Vemos ahora con nitidez el resultado al que nos ha llevado una serie de años de bonanza económica que muchos creían sin fin: el exceso de infraestructuras que quedan sin sentido nada más ser terminadas e inauguradas. El ejemplo más visible son las ciudades fantasma que jalonan la costa mediterránea, con miles de viviendas de segunda residencia agrupadas en supuestamente modélicos resorts nucleados alrededor de los correspondientes campos de golf.
Junto a ellos, aunque no necesariamente cerca, han proliferado otras infraestructuras, los aeropuertos, de cuya utilidad se dudó desde que fueron iniciadas y se sabe ahora que están terminadas, y viendo los resultados de AENA, que pueden ser perfectamente ruinosas, aunque las empresas que las construyeron sí hayan obtenido su rentabilidad correspondiente. Por cierto, el triunfalismo de la nota oficial de la compañía oculta unos resultados paupérrimos: de 49 aeropuertos, sólo once tuvieron resultados positivos después de impuestos en 2010.
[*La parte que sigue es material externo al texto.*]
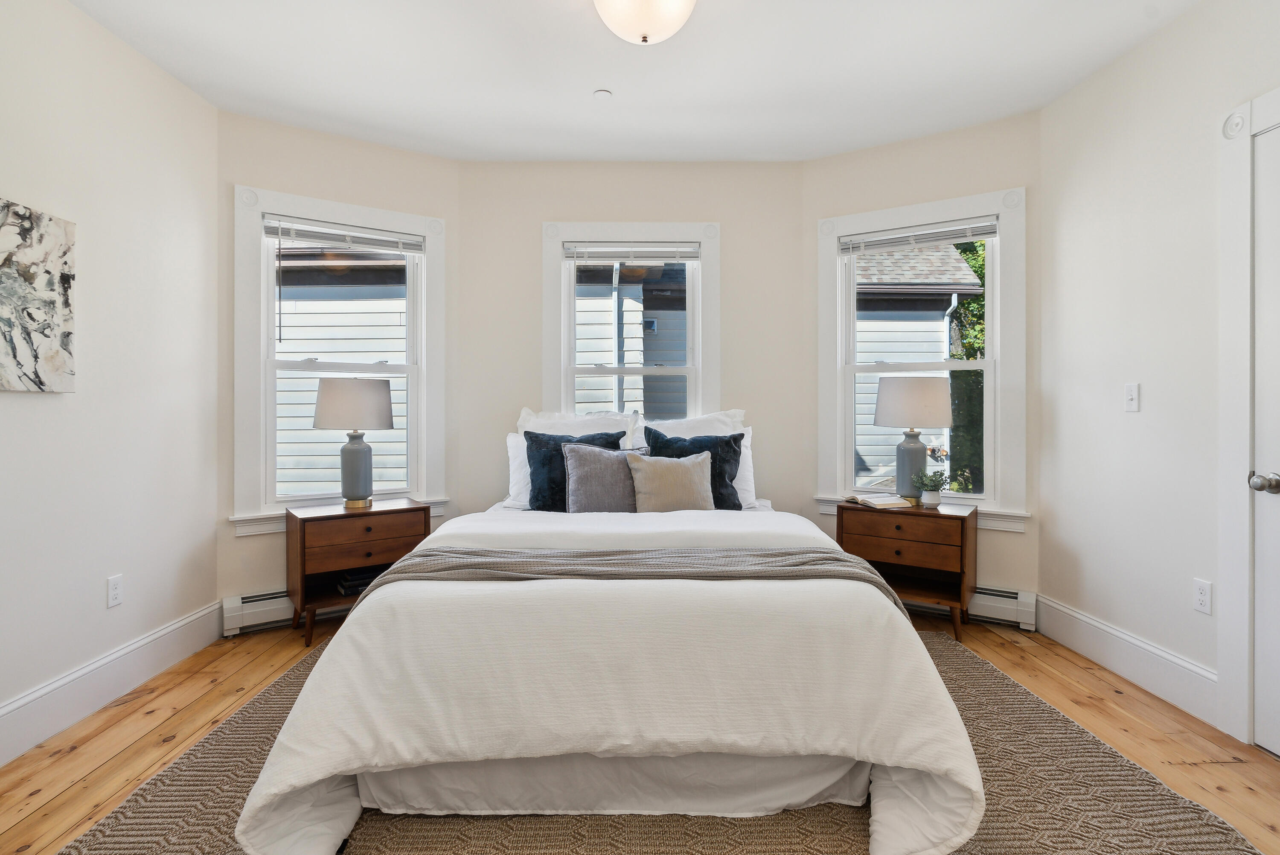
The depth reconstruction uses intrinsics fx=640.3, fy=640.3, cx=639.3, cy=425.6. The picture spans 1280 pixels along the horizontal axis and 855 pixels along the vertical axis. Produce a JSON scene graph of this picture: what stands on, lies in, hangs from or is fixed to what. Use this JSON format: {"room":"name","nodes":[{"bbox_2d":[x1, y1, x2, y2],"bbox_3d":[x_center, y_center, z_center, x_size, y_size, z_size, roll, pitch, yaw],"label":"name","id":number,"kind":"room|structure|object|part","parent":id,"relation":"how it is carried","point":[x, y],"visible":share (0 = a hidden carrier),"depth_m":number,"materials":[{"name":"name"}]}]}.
{"room":"bedroom","nodes":[
{"label":"bedroom","id":0,"kind":"room"},
{"bbox_2d":[0,0,217,761],"bbox_3d":[-2.184,-0.249,1.220,0.157,2.697,4.103,0,0,0],"label":"left wall","id":1,"kind":"structure","parent":0,"point":[31,407],"depth_m":2.56,"materials":[{"name":"white paint"}]},
{"bbox_2d":[0,196,76,392],"bbox_3d":[-2.102,-0.437,1.999,0.034,0.628,0.779,0,0,0],"label":"canvas picture","id":2,"kind":"object","parent":1,"relation":"attached to","point":[66,335],"visible":1,"depth_m":2.22,"materials":[{"name":"fabric"}]},
{"bbox_2d":[0,599,226,767],"bbox_3d":[-2.099,1.008,1.300,0.017,0.170,3.895,0,0,0],"label":"left baseboard","id":3,"kind":"structure","parent":1,"relation":"attached to","point":[68,679],"depth_m":2.48,"materials":[{"name":"white paint"}]},
{"bbox_2d":[106,573,123,607],"bbox_3d":[-2.116,0.665,2.582,0.009,0.118,0.071,0,0,0],"label":"left wall socket","id":4,"kind":"object","parent":1,"relation":"attached to","point":[114,586],"visible":0.97,"depth_m":2.58,"materials":[{"name":"white plastic"}]},
{"bbox_2d":[215,107,460,613],"bbox_3d":[-1.657,-0.267,3.653,1.324,2.683,0.149,0,0,-36],"label":"left bay wall","id":5,"kind":"structure","parent":0,"point":[399,155],"depth_m":3.43,"materials":[{"name":"beige paint"}]},
{"bbox_2d":[221,588,352,636],"bbox_3d":[-1.592,0.963,3.609,1.223,0.187,0.068,0,0,-36],"label":"baseboard heater","id":6,"kind":"object","parent":5,"relation":"attached to","point":[229,609],"visible":0.42,"depth_m":3.31,"materials":[{"name":"white metal"}]},
{"bbox_2d":[230,184,446,530],"bbox_3d":[-1.672,-0.343,3.648,1.134,1.786,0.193,0,0,-36],"label":"left window","id":7,"kind":"structure","parent":5,"relation":"in","point":[264,335],"depth_m":3.52,"materials":[{"name":"white paint"}]},
{"bbox_2d":[262,214,427,253],"bbox_3d":[-1.631,-1.057,3.580,0.821,0.121,0.044,0,0,-35],"label":"window blind","id":8,"kind":"object","parent":7,"relation":"attached to","point":[276,230],"visible":0.99,"depth_m":3.55,"materials":[{"name":"white plastic"}]},
{"bbox_2d":[455,160,807,524],"bbox_3d":[-0.049,-0.276,3.993,2.193,2.665,0.154,0,0,0],"label":"back wall","id":9,"kind":"structure","parent":0,"point":[770,409],"depth_m":3.92,"materials":[{"name":"paint"}]},
{"bbox_2d":[542,221,719,426],"bbox_3d":[-0.045,-0.347,3.995,1.099,1.812,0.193,0,0,0],"label":"middle window","id":10,"kind":"structure","parent":9,"relation":"in","point":[699,270],"depth_m":3.97,"materials":[{"name":"white paint"}]},
{"bbox_2d":[561,242,701,262],"bbox_3d":[-0.043,-1.054,3.913,0.819,0.107,0.046,0,0,0],"label":"window blind","id":11,"kind":"object","parent":10,"relation":"attached to","point":[677,255],"visible":0.99,"depth_m":3.90,"materials":[{"name":"white plastic"}]},
{"bbox_2d":[62,0,1207,161],"bbox_3d":[0.004,-1.634,1.799,4.411,0.113,4.904,0,0,0],"label":"ceiling","id":12,"kind":"structure","parent":0,"point":[582,85],"depth_m":2.84,"materials":[{"name":"white paint"}]},
{"bbox_2d":[593,87,612,99],"bbox_3d":[-0.179,-1.595,3.094,0.083,0.021,0.082,0,0,0],"label":"smoke detector","id":13,"kind":"object","parent":12,"relation":"attached to","point":[604,93],"visible":0.98,"depth_m":3.08,"materials":[{"name":"white"}]},
{"bbox_2d":[593,0,698,45],"bbox_3d":[0.019,-1.458,2.241,0.391,0.227,0.387,0,0,0],"label":"ceiling light","id":14,"kind":"object","parent":12,"relation":"attached to","point":[675,21],"visible":0.98,"depth_m":2.21,"materials":[{"name":"white glass"}]},
{"bbox_2d":[0,605,1279,854],"bbox_3d":[0.006,1.140,1.757,4.265,0.102,4.907,0,0,0],"label":"floor","id":15,"kind":"structure","parent":0,"point":[68,801],"depth_m":2.27,"materials":[{"name":"brown wood"}]},
{"bbox_2d":[283,498,433,647],"bbox_3d":[-1.480,0.754,3.388,0.634,0.637,0.434,0,0,-36],"label":"left nightstand","id":16,"kind":"object","parent":15,"relation":"on","point":[304,524],"visible":0.77,"depth_m":3.22,"materials":[{"name":"brown wood"}]},
{"bbox_2d":[311,377,394,507],"bbox_3d":[-1.525,0.085,3.425,0.398,0.688,0.399,0,0,0],"label":"table lamp","id":17,"kind":"object","parent":16,"relation":"on","point":[351,464],"visible":0.99,"depth_m":3.34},
{"bbox_3d":[-1.543,-0.116,3.473,0.443,0.257,0.413,0,0,0],"label":"lamp shade","id":18,"kind":"part","parent":17,"relation":"part of","materials":[{"name":"fabric"}]},
{"bbox_3d":[-1.534,0.226,3.467,0.200,0.389,0.208,0,0,10],"label":"lamp base","id":19,"kind":"part","parent":17,"relation":"part of","materials":[{"name":"grey ceramic"}]},
{"bbox_2d":[334,567,380,595],"bbox_3d":[-1.461,0.822,3.432,0.300,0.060,0.214,0,0,-36],"label":"book stack","id":20,"kind":"object","parent":16,"relation":"in","point":[362,579],"visible":0.5,"depth_m":3.34,"materials":[{"name":"black paper"}]},
{"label":"drawer","id":21,"kind":"part","parent":16,"relation":"part of","materials":[{"name":"brown wood"}]},
{"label":"drawer","id":22,"kind":"part","parent":16,"relation":"part of","materials":[{"name":"brown wood"}]},
{"bbox_2d":[56,628,1260,854],"bbox_3d":[0.020,1.071,2.010,2.995,0.014,2.725,0,0,0],"label":"rug","id":23,"kind":"object","parent":15,"relation":"on","point":[1143,791],"visible":0.49,"depth_m":1.77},
{"bbox_2d":[227,407,991,854],"bbox_3d":[-0.044,0.502,2.633,1.985,1.118,2.446,0,0,0],"label":"bed","id":24,"kind":"object","parent":23,"relation":"on","point":[379,591],"visible":0.99,"depth_m":1.69,"materials":[{"name":"white fabric"}]},
{"bbox_2d":[504,432,532,507],"bbox_3d":[-0.461,0.244,3.643,0.652,0.421,0.230,0,0,0],"label":"white pillow","id":25,"kind":"object","parent":24,"relation":"on","point":[509,439],"visible":0.25,"depth_m":3.60,"materials":[{"name":"white fabric"}]},
{"bbox_2d":[525,429,623,510],"bbox_3d":[-0.338,0.252,3.395,0.544,0.442,0.270,0,0,0],"label":"navy pillow","id":26,"kind":"object","parent":24,"relation":"on","point":[544,434],"visible":0.56,"depth_m":3.34,"materials":[{"name":"blue fabric"}]},
{"bbox_2d":[517,407,635,441],"bbox_3d":[-0.363,0.153,3.748,0.721,0.530,0.286,0,0,0],"label":"white pillow","id":27,"kind":"object","parent":24,"relation":"on","point":[524,414],"visible":0.33,"depth_m":3.74,"materials":[{"name":"white fabric"}]},
{"bbox_2d":[562,441,642,512],"bbox_3d":[-0.141,0.281,3.216,0.498,0.385,0.236,0,0,0],"label":"gray pillow","id":28,"kind":"object","parent":24,"relation":"on","point":[582,466],"visible":0.82,"depth_m":3.15,"materials":[{"name":"grey fabric"}]},
{"bbox_2d":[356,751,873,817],"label":"bed skirt","id":29,"kind":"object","parent":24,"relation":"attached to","point":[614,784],"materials":[{"name":"white fabric"}]},
{"bbox_2d":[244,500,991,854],"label":"duvet","id":30,"kind":"object","parent":24,"relation":"on","point":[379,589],"visible":0.69,"depth_m":1.64,"materials":[{"name":"white fabric"}]},
{"bbox_2d":[362,544,915,618],"bbox_3d":[-0.001,0.599,2.128,1.758,0.338,0.474,0,0,0],"label":"throw blanket","id":31,"kind":"object","parent":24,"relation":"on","point":[815,566],"visible":0.59,"depth_m":2.08,"materials":[{"name":"grey fabric"}]},
{"bbox_2d":[625,449,715,512],"bbox_3d":[0.157,0.297,3.160,0.441,0.338,0.210,0,0,0],"label":"beige pillow","id":32,"kind":"object","parent":24,"relation":"on","point":[652,474],"visible":0.98,"depth_m":3.10,"materials":[{"name":"beige fabric"}]},
{"bbox_2d":[643,429,744,509],"bbox_3d":[0.279,0.252,3.401,0.559,0.445,0.272,0,0,0],"label":"navy pillow","id":33,"kind":"object","parent":24,"relation":"on","point":[742,434],"visible":0.57,"depth_m":3.37,"materials":[{"name":"blue fabric"}]},
{"bbox_2d":[641,409,747,438],"bbox_3d":[0.299,0.158,3.763,0.729,0.514,0.279,0,0,0],"label":"white pillow","id":34,"kind":"object","parent":24,"relation":"on","point":[722,417],"visible":0.33,"depth_m":3.76,"materials":[{"name":"white fabric"}]},
{"bbox_2d":[730,427,757,508],"bbox_3d":[0.321,0.222,3.612,0.684,0.455,0.241,0,0,0],"label":"white pillow","id":35,"kind":"object","parent":24,"relation":"on","point":[750,434],"visible":0.21,"depth_m":3.55,"materials":[{"name":"white fabric"}]},
{"bbox_2d":[835,498,978,639],"bbox_3d":[1.420,0.745,3.415,0.624,0.630,0.439,0,0,34],"label":"right nightstand","id":36,"kind":"object","parent":15,"relation":"on","point":[963,527],"visible":0.79,"depth_m":3.26,"materials":[{"name":"brown wood"}]},
{"bbox_2d":[845,492,913,508],"bbox_3d":[1.276,0.402,3.435,0.249,0.032,0.264,0,0,-19],"label":"book","id":37,"kind":"object","parent":36,"relation":"on","point":[877,501],"visible":1,"depth_m":3.36,"materials":[{"name":"paper"}]},
{"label":"drawer","id":38,"kind":"part","parent":36,"relation":"part of","materials":[{"name":"brown wood"}]},
{"bbox_2d":[872,375,952,502],"bbox_3d":[1.479,0.067,3.469,0.400,0.687,0.398,0,0,0],"label":"table lamp","id":39,"kind":"object","parent":36,"relation":"on","point":[920,400],"visible":0.99,"depth_m":3.37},
{"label":"lamp base","id":40,"kind":"part","parent":39,"relation":"part of","materials":[{"name":"ceramic"}]},
{"bbox_3d":[1.471,-0.126,3.462,0.436,0.262,0.405,0,0,0],"label":"lamp shade","id":41,"kind":"part","parent":39,"relation":"part of","materials":[{"name":"fabric"}]},
{"bbox_2d":[912,468,948,505],"bbox_3d":[1.535,0.322,3.385,0.176,0.189,0.173,0,0,35],"label":"potted plant","id":42,"kind":"object","parent":36,"relation":"on","point":[935,487],"visible":1,"depth_m":3.36,"materials":[{"name":"green plant"}]},
{"bbox_2d":[802,110,1044,613],"bbox_3d":[1.584,-0.277,3.664,1.306,2.694,0.146,0,0,35],"label":"right bay wall","id":43,"kind":"structure","parent":0,"point":[865,155],"depth_m":3.47,"materials":[{"name":"beige paint"}]},
{"bbox_2d":[814,186,1027,525],"bbox_3d":[1.598,-0.348,3.679,1.136,1.800,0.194,0,0,35],"label":"right window","id":44,"kind":"structure","parent":43,"relation":"in","point":[995,272],"depth_m":3.56,"materials":[{"name":"white paint"}]},
{"bbox_2d":[836,216,1000,254],"bbox_3d":[1.552,-1.058,3.605,0.853,0.109,0.044,0,0,34],"label":"window blind","id":45,"kind":"object","parent":44,"relation":"attached to","point":[985,233],"visible":0.99,"depth_m":3.58,"materials":[{"name":"white plastic"}]},
{"bbox_2d":[901,584,1038,630],"bbox_3d":[1.567,0.955,3.615,1.149,0.188,0.067,0,0,35],"label":"baseboard heater","id":46,"kind":"object","parent":43,"relation":"attached to","point":[1008,594],"visible":0.46,"depth_m":3.36,"materials":[{"name":"white metal"}]},
{"bbox_2d":[1039,1,1279,746],"bbox_3d":[2.152,-0.257,1.309,0.160,2.694,4.048,0,0,0],"label":"right wall","id":47,"kind":"structure","parent":0,"point":[1115,68],"depth_m":2.66,"materials":[{"name":"white paint"}]},
{"bbox_2d":[1028,592,1220,724],"bbox_3d":[2.070,0.983,2.792,0.017,0.169,1.107,0,0,0],"label":"right baseboard","id":48,"kind":"structure","parent":47,"relation":"attached to","point":[1141,644],"depth_m":2.67,"materials":[{"name":"white paint"}]},
{"bbox_2d":[1123,381,1140,412],"bbox_3d":[2.078,-0.121,2.710,0.017,0.117,0.072,0,0,0],"label":"light switch","id":49,"kind":"object","parent":47,"relation":"attached to","point":[1133,394],"visible":0.97,"depth_m":2.70,"materials":[{"name":"white plastic"}]},
{"bbox_2d":[1192,577,1212,614],"bbox_3d":[2.091,0.633,2.380,0.009,0.118,0.072,0,0,0],"label":"right wall socket","id":50,"kind":"object","parent":47,"relation":"attached to","point":[1203,596],"visible":0.97,"depth_m":2.37,"materials":[{"name":"white plastic"}]},
{"bbox_2d":[1216,87,1279,747],"bbox_3d":[2.112,-0.016,1.752,0.161,2.211,1.093,0,0,0],"label":"door frame","id":51,"kind":"structure","parent":47,"relation":"attached to","point":[1248,198],"depth_m":2.20,"materials":[{"name":"white paint"}]},
{"bbox_2d":[1252,119,1279,755],"bbox_3d":[2.078,0.057,1.718,0.098,2.061,0.911,0,0,0],"label":"door","id":52,"kind":"structure","parent":47,"relation":"in","point":[1261,668],"depth_m":2.12,"materials":[{"name":"white paint"}]},
{"bbox_3d":[2.070,0.194,2.133,0.072,0.067,0.066,0,0,0],"label":"doorknob","id":53,"kind":"part","parent":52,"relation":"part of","materials":[{"name":"silver metal"}]},
{"label":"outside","id":54,"kind":"structure","parent":0,"visible":0},
{"bbox_2d":[276,248,408,499],"bbox_3d":[-4.076,-0.346,8.179,4.912,5.297,3.944,0,0,0],"label":"neighboring house","id":55,"kind":"structure","parent":54,"point":[301,379],"depth_m":6.92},
{"bbox_2d":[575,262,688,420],"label":"neighboring house","id":56,"kind":"structure","parent":54,"point":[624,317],"depth_m":8.06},
{"bbox_2d":[854,242,979,490],"bbox_3d":[2.421,-0.720,9.246,4.095,5.066,5.013,0,0,0],"label":"neighboring house","id":57,"kind":"structure","parent":54,"point":[950,260],"depth_m":7.60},
{"label":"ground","id":58,"kind":"structure","parent":54,"visible":0},
{"bbox_2d":[945,240,986,493],"bbox_3d":[5.390,-0.746,8.695,3.389,6.506,3.302,0,0,0],"label":"tree","id":59,"kind":"object","parent":58,"relation":"on","point":[980,267],"visible":0.14,"depth_m":8.69,"materials":[{"name":"green plant"}]}
]}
Algunos de ellos, especialmente los financiados por las autonomías, han proliferado como setas en otoño lluvioso y no precisamente en lugares turísticos, sino más bien al socaire del deseo localista y envidioso movido por el “yo también”, del que las grandes constructoras son cooperadoras necesarias. Verbigracia, el de Castellón ha sido escenario para un espectáculo esperpéntico protagonizado por el presidente de la Diputación provincial, Carlos Fabra (PP), que hizo olvidar el anterior gran fiasco aeroportuario de Ciudad Real, debido a la administración regional castellano-manchega (PSOE).
No muy lejos, en Castilla y León, rivalizan los aeropuertos de Valladolid, León, Burgos y Salamanca. La competencia entre ellos para alcanzar la rentabilidad a base de subvenciones oficiales es caballo de batalla de los partidos políticos mayoritarios, una vez hecha la onerosa inversión para ponerlos en marcha o mantenerlos abiertos.
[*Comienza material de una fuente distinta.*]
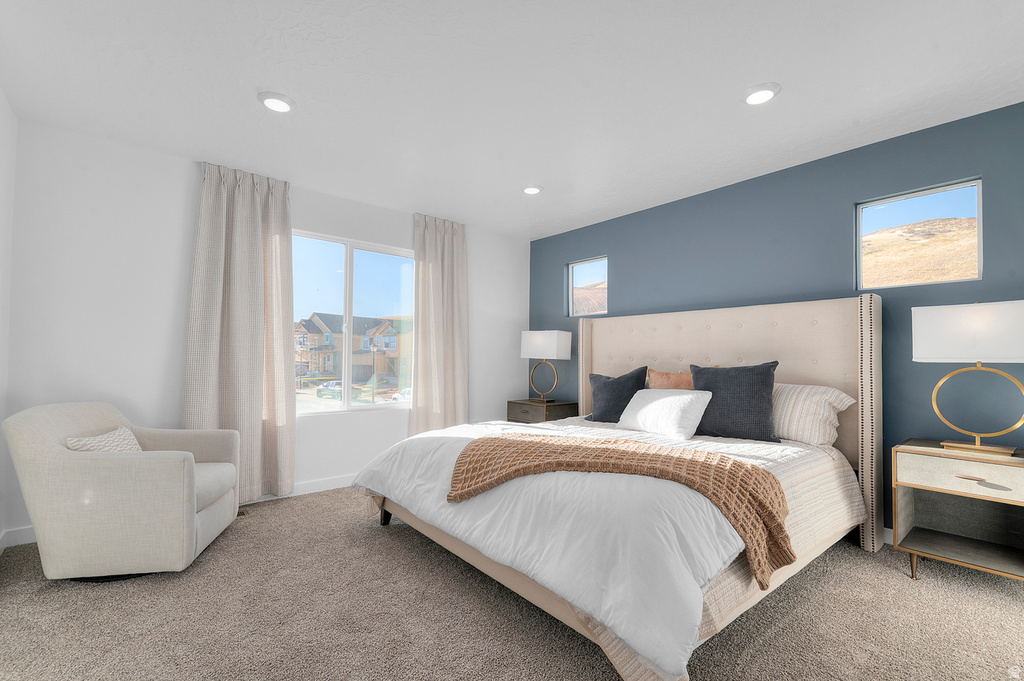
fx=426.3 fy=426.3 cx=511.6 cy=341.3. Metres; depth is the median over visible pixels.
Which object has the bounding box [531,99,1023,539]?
blue wall
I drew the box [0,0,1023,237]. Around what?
ceiling
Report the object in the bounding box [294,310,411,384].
house
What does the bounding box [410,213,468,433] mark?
curtain
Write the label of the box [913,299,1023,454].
table lamp
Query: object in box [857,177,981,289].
window
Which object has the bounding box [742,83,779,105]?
recessed light
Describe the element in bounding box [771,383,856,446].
striped pillow
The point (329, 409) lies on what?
large window
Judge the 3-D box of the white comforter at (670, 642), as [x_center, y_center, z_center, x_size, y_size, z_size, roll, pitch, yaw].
[0.471,0.822,2.625,2.038,0.492,2.256,2,-2,-40]
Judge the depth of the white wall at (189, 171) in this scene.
2.83 m
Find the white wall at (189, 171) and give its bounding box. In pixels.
[3,119,526,540]
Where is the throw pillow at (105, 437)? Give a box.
[66,426,142,452]
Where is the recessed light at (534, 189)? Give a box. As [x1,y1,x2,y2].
[521,184,542,194]
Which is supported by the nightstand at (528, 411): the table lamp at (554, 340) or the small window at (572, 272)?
the table lamp at (554, 340)
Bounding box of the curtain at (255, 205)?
[186,160,295,502]
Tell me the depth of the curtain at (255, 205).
3.10 m
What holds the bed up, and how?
on the carpet floor
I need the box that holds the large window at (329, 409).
[293,229,415,415]
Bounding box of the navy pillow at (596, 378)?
[585,366,647,422]
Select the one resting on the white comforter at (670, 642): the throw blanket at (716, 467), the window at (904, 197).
the throw blanket at (716, 467)
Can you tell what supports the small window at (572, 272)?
in the blue wall at (548, 269)
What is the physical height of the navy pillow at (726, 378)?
0.488 m
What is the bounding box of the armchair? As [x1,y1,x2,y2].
[3,401,240,580]
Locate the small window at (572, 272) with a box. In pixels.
[567,255,607,317]
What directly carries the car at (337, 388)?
on the ground
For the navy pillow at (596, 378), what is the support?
on the bed
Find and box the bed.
[354,290,882,680]
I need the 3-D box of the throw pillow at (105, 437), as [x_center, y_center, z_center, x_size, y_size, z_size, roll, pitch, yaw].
[-2.151,0.594,2.284,0.197,0.248,0.409,1,-2,-12]
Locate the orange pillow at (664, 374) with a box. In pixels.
[647,369,694,391]
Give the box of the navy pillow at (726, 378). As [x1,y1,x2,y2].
[689,361,778,441]
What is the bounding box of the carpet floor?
[0,484,1023,680]
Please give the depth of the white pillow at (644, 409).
2.81 m
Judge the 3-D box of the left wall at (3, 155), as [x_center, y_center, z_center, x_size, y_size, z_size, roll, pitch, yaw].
[-1.483,-0.109,0.658,0.160,2.499,4.649,2,-2,-40]
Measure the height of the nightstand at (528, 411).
0.636 m
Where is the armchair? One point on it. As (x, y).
(45, 433)
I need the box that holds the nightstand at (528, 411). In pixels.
[505,398,577,423]
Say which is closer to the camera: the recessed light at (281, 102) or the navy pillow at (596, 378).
the recessed light at (281, 102)
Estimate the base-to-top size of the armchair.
0.834 m
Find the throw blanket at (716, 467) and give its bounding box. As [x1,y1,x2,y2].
[447,431,789,584]
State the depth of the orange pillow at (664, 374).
3.27 m
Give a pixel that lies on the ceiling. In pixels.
(259, 80)
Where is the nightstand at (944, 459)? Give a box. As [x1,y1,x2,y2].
[892,440,1023,583]
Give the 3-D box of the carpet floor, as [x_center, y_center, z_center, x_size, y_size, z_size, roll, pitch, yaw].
[0.130,1.217,1.801,4.284,0.099,5.078,2,-2,-40]
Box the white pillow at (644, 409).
[615,388,711,439]
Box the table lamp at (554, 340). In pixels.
[520,330,572,402]
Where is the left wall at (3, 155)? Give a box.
[0,87,16,552]
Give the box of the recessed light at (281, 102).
[257,91,295,112]
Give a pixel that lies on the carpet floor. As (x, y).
(395, 546)
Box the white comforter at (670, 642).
[354,417,778,678]
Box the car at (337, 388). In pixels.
[316,380,342,399]
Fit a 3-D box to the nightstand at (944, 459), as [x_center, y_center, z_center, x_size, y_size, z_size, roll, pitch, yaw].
[2.314,0.876,2.125,0.468,0.651,0.567,2,-2,-40]
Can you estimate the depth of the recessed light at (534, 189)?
3.44 m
En Murcia, otro caso autonómico, se construye sin prisa, pero sin pausa, para que abra en el verano de 2012 un controvertido aeropuerto privado que dista apenas 30 kilómetros del aeródromo público de San Javier que acaba de ampliar sus instalaciones con una segunda pista. Y ambos a unos 80 kilómetros del de Alicante, que inauguró a final de marzo una nueva gran terminal para intentar seguir siendo el número dos en rentabilidad entre los aeropuertos españoles. El primero es el de Palma de Mallorca.
Hay más, desafortunadamente. Huesca y Lérida tienen también sendos aeropuertos cuya rentabilidad inicial y futura es nula. Además, ambas ciudades tienen conexión rápida por tren AVE con Madrid, Zaragoza y Barcelona. El destino de ambos, como el de los cuarenta pequeños aeródromos españoles –la lista es larga–, es el de ser zarandeados económicamente por las espantadas y los regresos de compañías aéreas en busca de subvenciones para mantener su servicio. Lo mismo pasará en Teruel.
Lo peor es que se podría prescindir de la gran mayoría de esos aeropuertos ahora que las infraestructuras de transporte terrestre han crecido exponencialmente en España. Muy pocos tienen justificación económica. Algunos, pocos, política. Luego sobran muchos. El problema es quién se atreve a plantearlo. Ningún político al uso, desde luego: sería reo de lesa provincia, acusado de vil defensor del decrecimiento y contrario al desarrollo sostenible.